Hijras have existed as a subculture in the subcontinent of India for centuries and should not be misunderstood for homosexuals or gay men. They live on the fringes of society and theirs is a secret, complex and ambiguous world. Their community adheres to a strict independent social strata system of gurus (leaders) and chelas (subordinates). The power lies within a handful of hijra Gharanas (households) with rituals borrowed from both Hindu and Muslim traditions playing pivotal role. Laxmi rose from the lowest rung of this complex system independently, while living with her biological Hindu Brahmin family to pave way for final acceptance and anchoring of her creed in the orthodox Hindu fold.
In 2018, she assumed the role of Acharaya Mahamandaleshwar (a person called Mahamandaleshwar has been elevated by his peers to the highest level of traditional, Hindu spiritual guardianship) and created the first Kinnar Akhaada (Hindu religious order) at the historic ancient Mahakaal Temple at Ujjain. By doing so, she made inroads into mainstream politics aligning herself with the politics of representation for the LGBTQ community in India.
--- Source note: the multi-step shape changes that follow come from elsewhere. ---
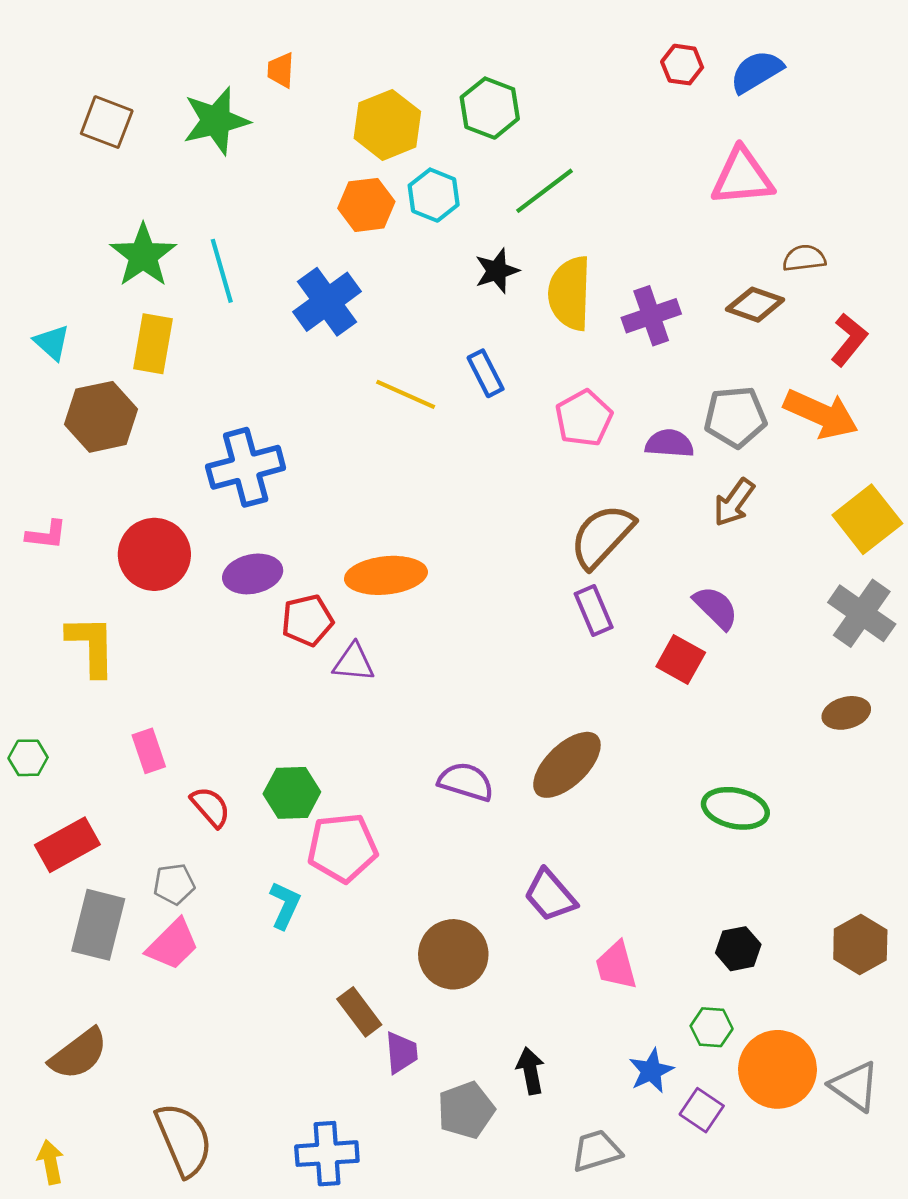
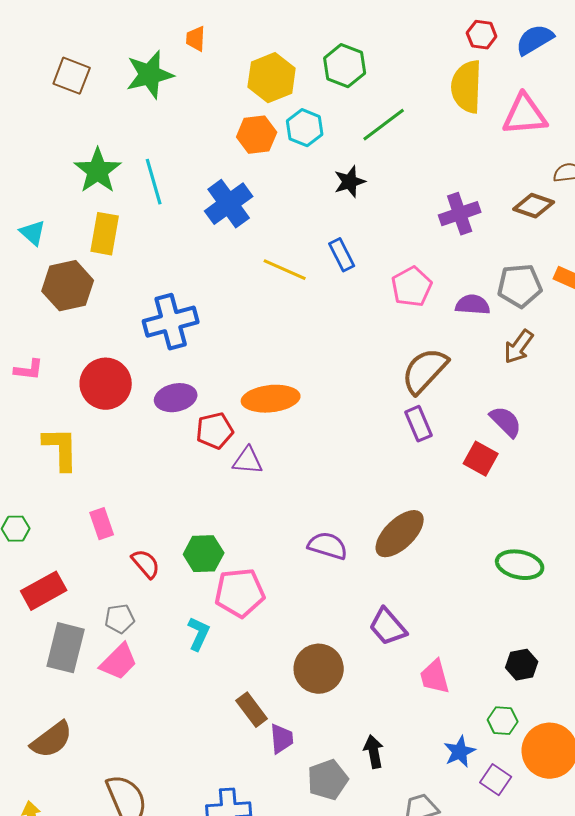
yellow semicircle: (570, 293) -> (467, 87), moved

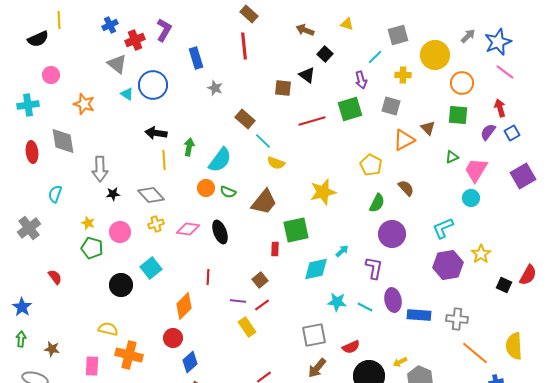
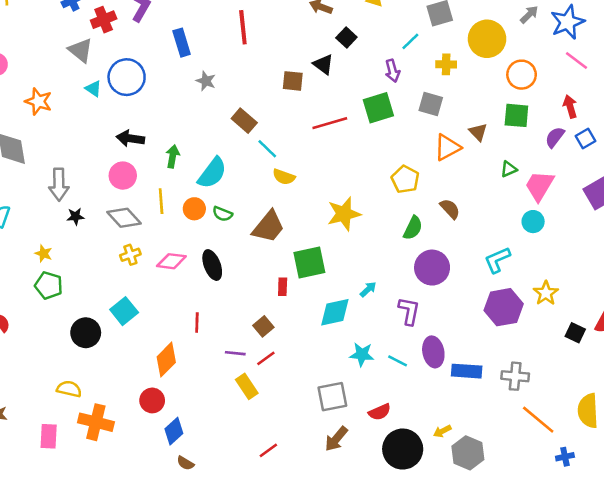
yellow line: (164, 160) -> (161, 201), moved
pink circle: (120, 232) -> (123, 176), moved

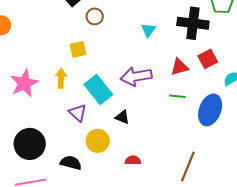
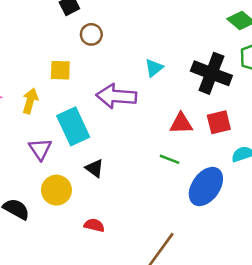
purple arrow: (136, 76) -> (116, 96), moved

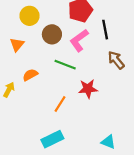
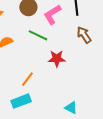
orange line: (60, 104) -> (27, 79), moved

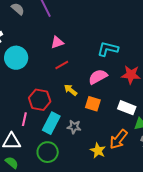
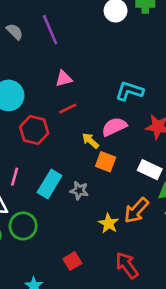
yellow arrow: (71, 90) -> (90, 141), moved
red hexagon: (40, 100) -> (34, 130), moved
green circle: (48, 152) -> (23, 226), moved

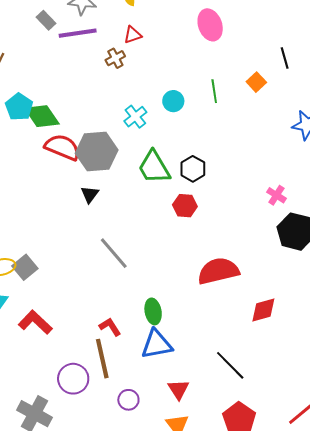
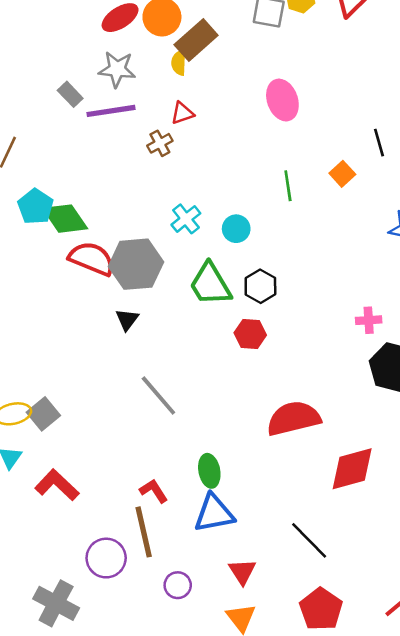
cyan circle: (173, 101) -> (236, 229), moved
pink cross: (276, 195) -> (369, 320), turned -36
red diamond: (263, 310) -> (352, 469), size x1.4

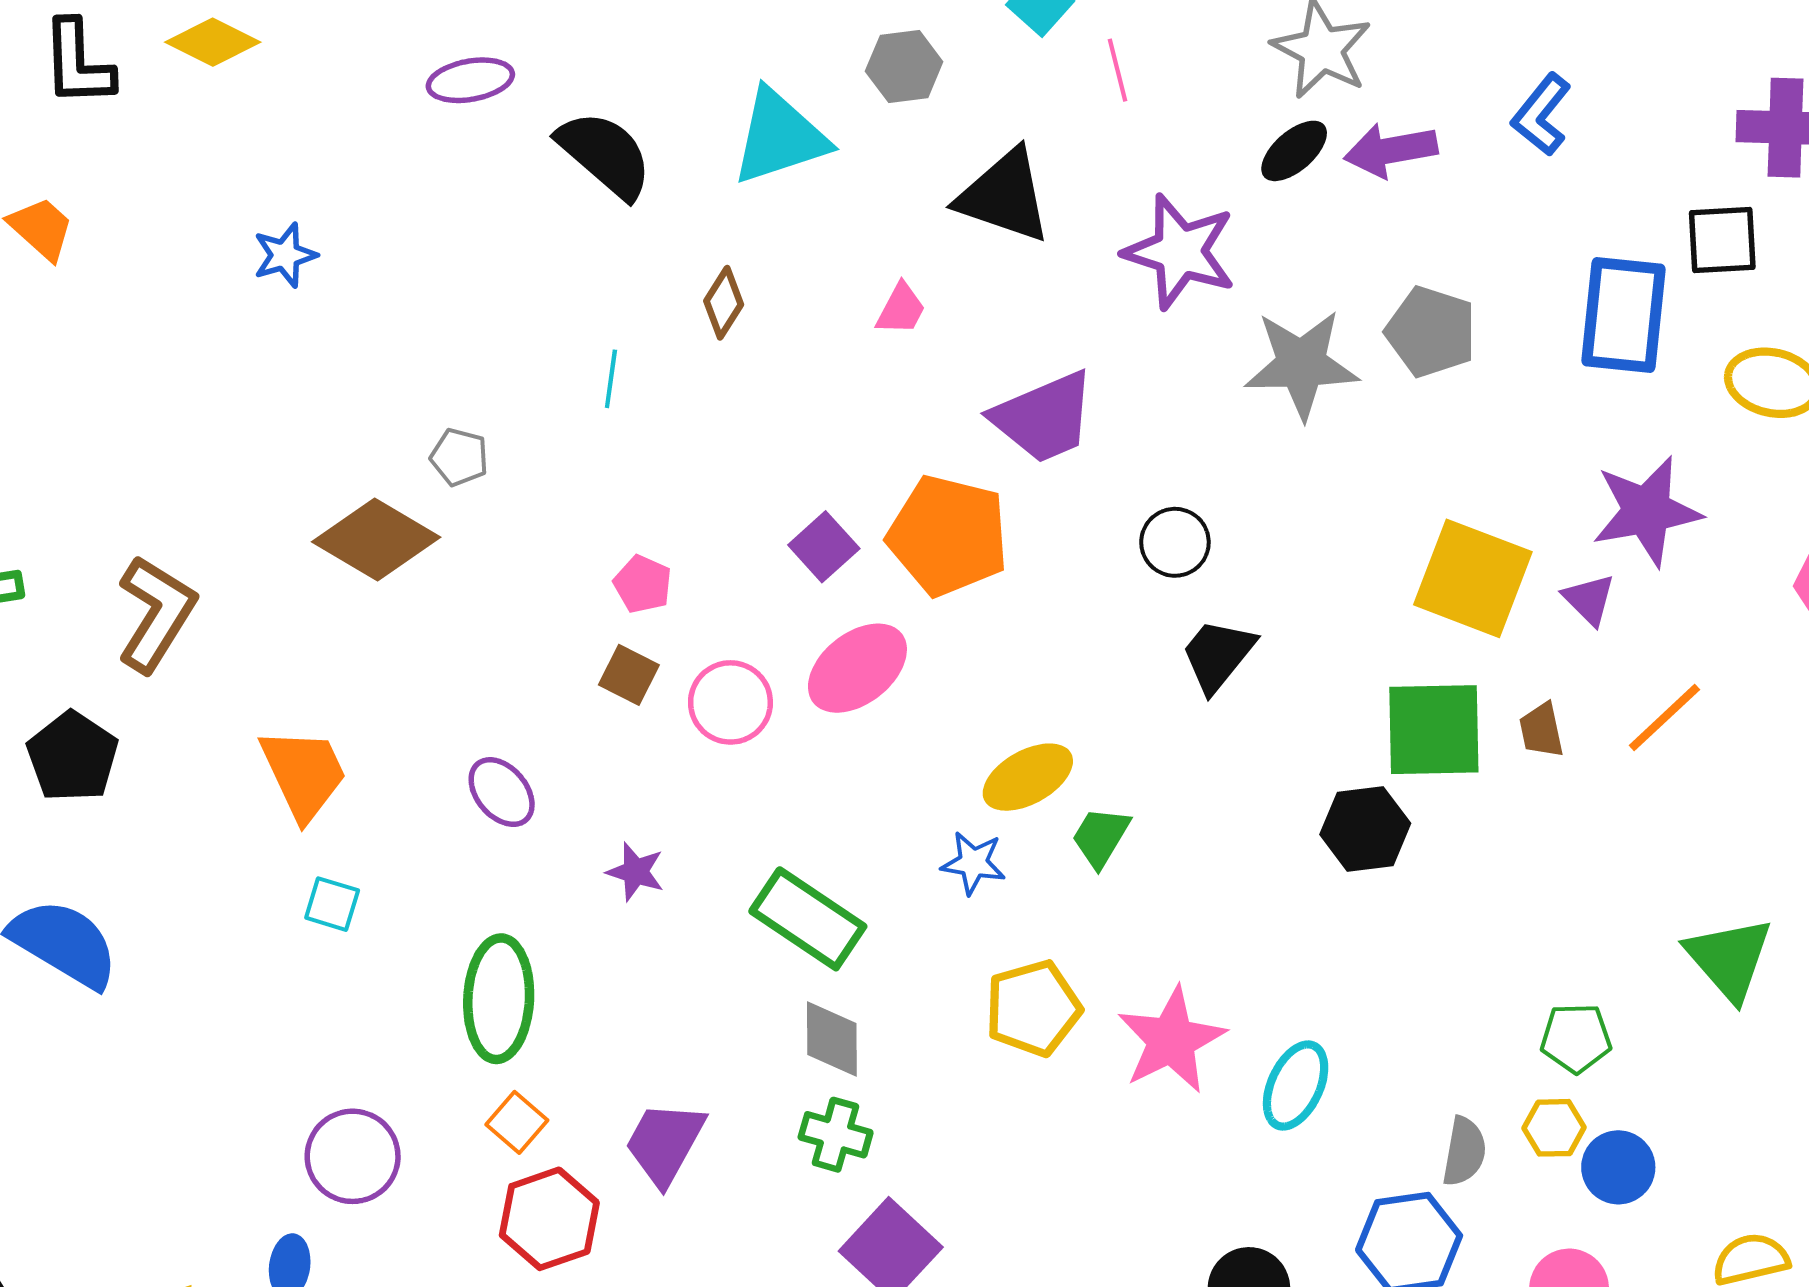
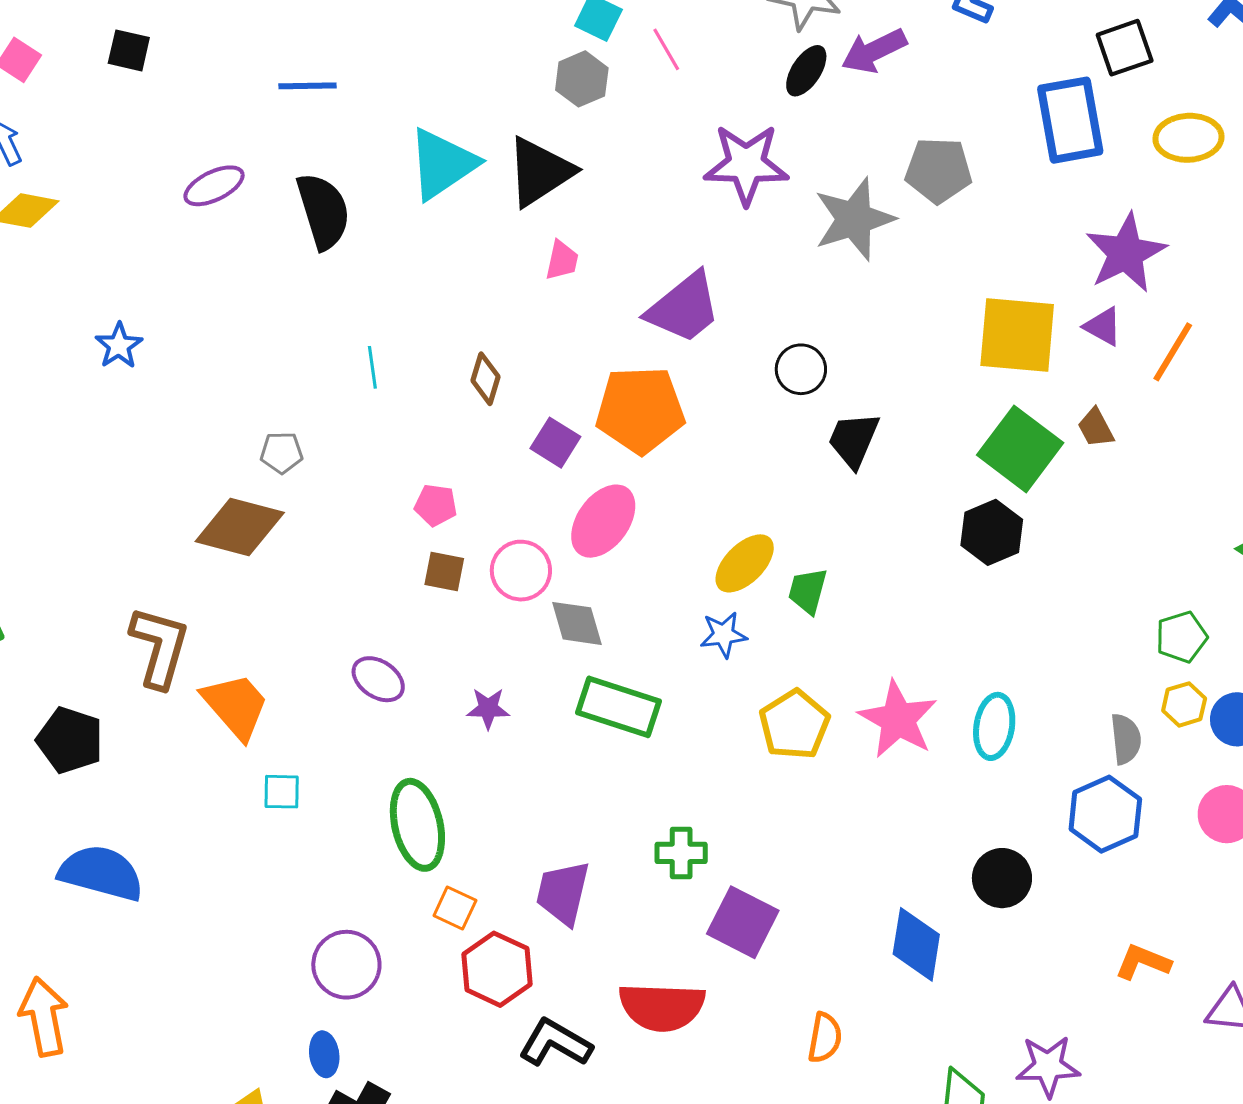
gray hexagon: (904, 66) -> (582, 79), moved
black semicircle: (605, 154) -> (323, 211), turned 48
black triangle: (1004, 196) -> (540, 172), moved, turned -36
brown diamond: (724, 303) -> (486, 379), moved
brown L-shape: (156, 614) -> (159, 647), moved
orange line: (1664, 717) -> (1173, 352), moved
green square: (1434, 730) -> (1020, 449), turned -36
gray diamond: (832, 1039) -> (577, 623), moved

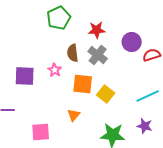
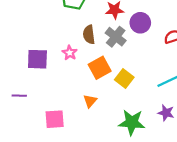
purple circle: (132, 42) -> (140, 23), moved
orange square: (83, 84) -> (100, 68), turned -35

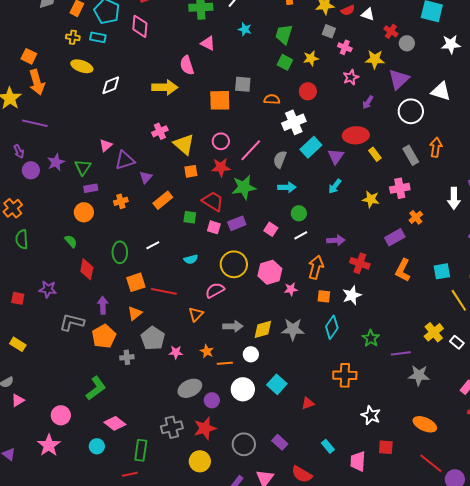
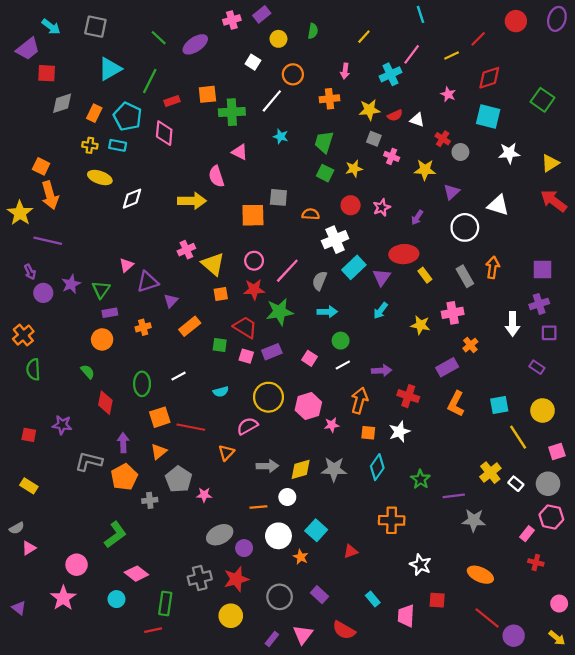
pink star: (351, 77) -> (382, 207), moved
purple triangle: (399, 79) -> (452, 192), size x0.7
orange star: (207, 351) -> (301, 557), moved

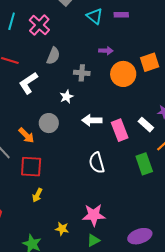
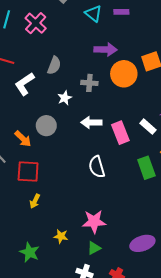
purple arrow: (106, 51) -> (106, 50), size x1.5
gray semicircle: (53, 56) -> (54, 65), moved
gray cross: (82, 73) -> (89, 83), moved

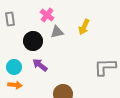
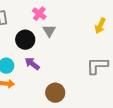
yellow arrow: (84, 27) -> (100, 26), moved
gray triangle: (57, 32) -> (49, 31), turned -48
Into this mix she brings in her experiences of representing her community at various international forums as a UN task force member and activist, capable of negotiating her position at all levels while staying completely rooted and approachable.
Laxmi is a mixture of profound warmth, intelligence, ambiguity, and tempestuous emotions. Over the past 17 years, I have continued to spend time with her and photograph her.